This website provides supplementary materials for the paper "Drivence: Realistic Driving Sequence Synthesis for Testing Multi-sensor Fusion Perception Systems".
The website is organized as follows:
Home page: This section provides an introduction to Drivence, including its motivation and an overview of its workflow.
Approach: This section details the main components of Drivence's workflow, complemented by visualizations. Key modules include the Occupancy Grid Mapping Module, Lane Waypoint Generation Module, Trajectory Generation Module and Multi-sensor Simulation Module.
Data visualisation: This section showcases examples of sequence-level multi-modal test cases generated by Drivence, featuring both original and generated driving sequences, including typical examples of 8 scenarios and 6 driving patterns.
Experiment. This section outlines the details of the systems under test (SUTs.), presents a visual comparison with current testing tools, and visualizes several error-revealing test sequences .
Replication Package: This section provides the necessary procedures to reproduce the experimental results presented in our paper.
DRIVENCE is an automated testing tool for MSF-based perception systems; its motivations and significance are further highlighted through a recent systematic survey [1] conducted among practitioners in autonomous driving. Note that the gray highlighted sentences are the instructions provided in the survey.
(1) Most industry autonomous driving systems employ or offer multi-sensor fusion strategies to improve the performance of perception systems.
70% of interviewees and over 68% of survey partici pants said their driving systems used at least three of four types of sensors, e.g., cameras, LiDARs, radars, GPS.
(2) Testing perception systems is a common task during ADS development. Morover, It is a common practice to test perception systems with multi-modal sensor drving sequence (i.e. segments of driving recordings) as input
Common Practice 4: In addition to testing control logic, ADS developers also need to construct segments of driving recordings to test DL models, which take multi-modal sensor data as input, not just road images.
(3)There are too many possible driving scenarios to test, while construct test data manually is time-consuming.
In addition to writing unit tests for control logic, ADS developers also need to test DL models, especially those models in the perception and prediction modules. ..., ADS developers need to manually label and clip driving recordings collected from on-road or simulation testing to construct small recording segments for testing these DL models, which are referred to as unit tests in ADS development. ..., there are too many possible driving scenarios to test, and it is time-consuming to manually process driving recordings to construct test scenarios
(4) However, existing techniques struggle to facilitate the testing of perceptual systems, as they either limit the synthesis to a set of static scenes (rather than driving sequences captured in real scenarios) or focus solely on single-sensor perception systems. These methods can hardly practitioners in testing.

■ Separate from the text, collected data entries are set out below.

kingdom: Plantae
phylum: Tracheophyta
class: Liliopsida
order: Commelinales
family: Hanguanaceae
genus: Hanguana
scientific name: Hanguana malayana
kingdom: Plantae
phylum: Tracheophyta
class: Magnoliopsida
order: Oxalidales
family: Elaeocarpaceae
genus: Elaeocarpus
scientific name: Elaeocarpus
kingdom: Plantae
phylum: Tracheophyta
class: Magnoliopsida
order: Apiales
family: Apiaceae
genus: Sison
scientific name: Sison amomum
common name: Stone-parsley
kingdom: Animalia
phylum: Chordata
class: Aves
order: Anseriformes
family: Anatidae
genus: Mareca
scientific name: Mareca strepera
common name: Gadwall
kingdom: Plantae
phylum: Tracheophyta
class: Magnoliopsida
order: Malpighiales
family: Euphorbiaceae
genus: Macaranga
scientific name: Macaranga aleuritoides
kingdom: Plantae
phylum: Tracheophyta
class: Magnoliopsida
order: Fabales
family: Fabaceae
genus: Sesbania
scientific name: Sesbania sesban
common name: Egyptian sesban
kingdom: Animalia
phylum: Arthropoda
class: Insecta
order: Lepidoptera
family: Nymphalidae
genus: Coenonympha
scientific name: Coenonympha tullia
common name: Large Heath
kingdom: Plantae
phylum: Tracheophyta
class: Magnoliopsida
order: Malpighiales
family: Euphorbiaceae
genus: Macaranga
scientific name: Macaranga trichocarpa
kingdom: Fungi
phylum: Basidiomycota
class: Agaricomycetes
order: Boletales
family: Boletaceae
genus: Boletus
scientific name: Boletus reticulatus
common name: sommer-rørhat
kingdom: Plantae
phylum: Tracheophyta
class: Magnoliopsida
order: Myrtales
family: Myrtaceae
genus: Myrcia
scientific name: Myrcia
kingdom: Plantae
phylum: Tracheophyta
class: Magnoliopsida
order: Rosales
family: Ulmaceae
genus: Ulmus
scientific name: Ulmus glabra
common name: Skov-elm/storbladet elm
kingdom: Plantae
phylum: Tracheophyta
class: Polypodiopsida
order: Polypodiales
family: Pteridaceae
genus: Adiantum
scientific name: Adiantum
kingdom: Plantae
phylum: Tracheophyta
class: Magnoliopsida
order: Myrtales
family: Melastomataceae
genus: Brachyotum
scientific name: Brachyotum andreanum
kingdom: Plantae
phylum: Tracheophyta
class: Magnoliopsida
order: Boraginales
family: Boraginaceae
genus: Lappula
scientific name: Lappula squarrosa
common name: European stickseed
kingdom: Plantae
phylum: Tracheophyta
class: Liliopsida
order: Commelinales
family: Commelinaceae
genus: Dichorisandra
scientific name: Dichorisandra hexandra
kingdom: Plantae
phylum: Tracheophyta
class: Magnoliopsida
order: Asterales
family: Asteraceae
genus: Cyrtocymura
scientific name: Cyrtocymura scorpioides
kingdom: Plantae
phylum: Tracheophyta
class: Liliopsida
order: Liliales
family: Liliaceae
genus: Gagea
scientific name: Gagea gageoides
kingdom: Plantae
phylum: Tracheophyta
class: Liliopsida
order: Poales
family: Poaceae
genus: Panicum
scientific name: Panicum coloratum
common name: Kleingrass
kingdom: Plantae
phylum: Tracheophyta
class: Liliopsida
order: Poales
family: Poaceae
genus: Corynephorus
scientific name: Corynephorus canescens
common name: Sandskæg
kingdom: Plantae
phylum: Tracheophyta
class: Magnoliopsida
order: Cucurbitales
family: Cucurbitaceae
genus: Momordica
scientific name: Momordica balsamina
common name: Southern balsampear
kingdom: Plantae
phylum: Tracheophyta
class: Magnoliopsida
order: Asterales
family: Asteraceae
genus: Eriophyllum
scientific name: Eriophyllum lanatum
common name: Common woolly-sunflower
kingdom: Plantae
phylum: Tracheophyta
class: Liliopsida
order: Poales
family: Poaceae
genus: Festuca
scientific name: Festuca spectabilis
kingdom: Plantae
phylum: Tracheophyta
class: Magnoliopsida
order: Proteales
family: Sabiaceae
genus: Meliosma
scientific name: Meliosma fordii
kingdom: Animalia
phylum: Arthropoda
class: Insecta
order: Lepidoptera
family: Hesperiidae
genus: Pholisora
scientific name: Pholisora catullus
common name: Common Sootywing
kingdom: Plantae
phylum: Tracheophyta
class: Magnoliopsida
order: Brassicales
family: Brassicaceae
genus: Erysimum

These multi-module ADSs take multiple types of sensor data as input. Yet the majority of test generation techniques only generate road image data. Therefore, it is worth investigating how to generate multi-modal sensor data for new driving scenarios.
(5) Indeed, generating modal-consistent sequences is a challenging task, as the synthesized sequence-level test data must ensure modal-consistency across all sensors at every timestamp.
This multi-modality of sensor data makes it more difficult to generate test cases. ..., When transforming one type of sensor data, such as adding an object, other types of sensor data must be updated consistently.
To bridge this gap, we propose DRIVENCE, an automated tool for generating driving sequences to test MSF-based perception systems.
Given a test seed (i.e., a multi-modal driving sequence), the goal is to generate new test data by inserting one or multiple new traffic participants (i.e., NPC cars) into this driving sequence. To achieve this, Drivence operates in three steps using distinct modules.
First, an Occupancy Grid Mapping Module is employed to construct a global map that differentiates drivable and non-drivable areas.
Second, a Trajectory Generation Module module is used to create realistic candidate trajectories within the drivable regions. Drivence utilizes both global and local path planners to ensure the generated trajectories adhere to physical motion rules and avoid collisions with existing traffic participants (e.g., other NPC cars and pedestrians).
Third, a Multi-sensor Simulation Module module is utilized to derive new test data by integrating randomly selected object instances into the seed data using the generated trajectories. Drivence enables simultaneous rendering of multiple trajectories and enhances scenario interactions with features like improved occlusion handling and more realistic lighting and shadow effects.
Additionally, to enable efficient testing, Drivence craft metamorphic relations to automatically generate test oracles for evaluating perception systems.
[1] Guannan Lou, Yao Deng, Xi Zheng, Mengshi Zhang, and Tianyi Zhang. 2022. Testing of autonomous driving systems: where are we and where should we go?. In Proceedings of the 30th ACM Joint European Software Engineering Conference and Symposium on theFoundations of Software Engineering.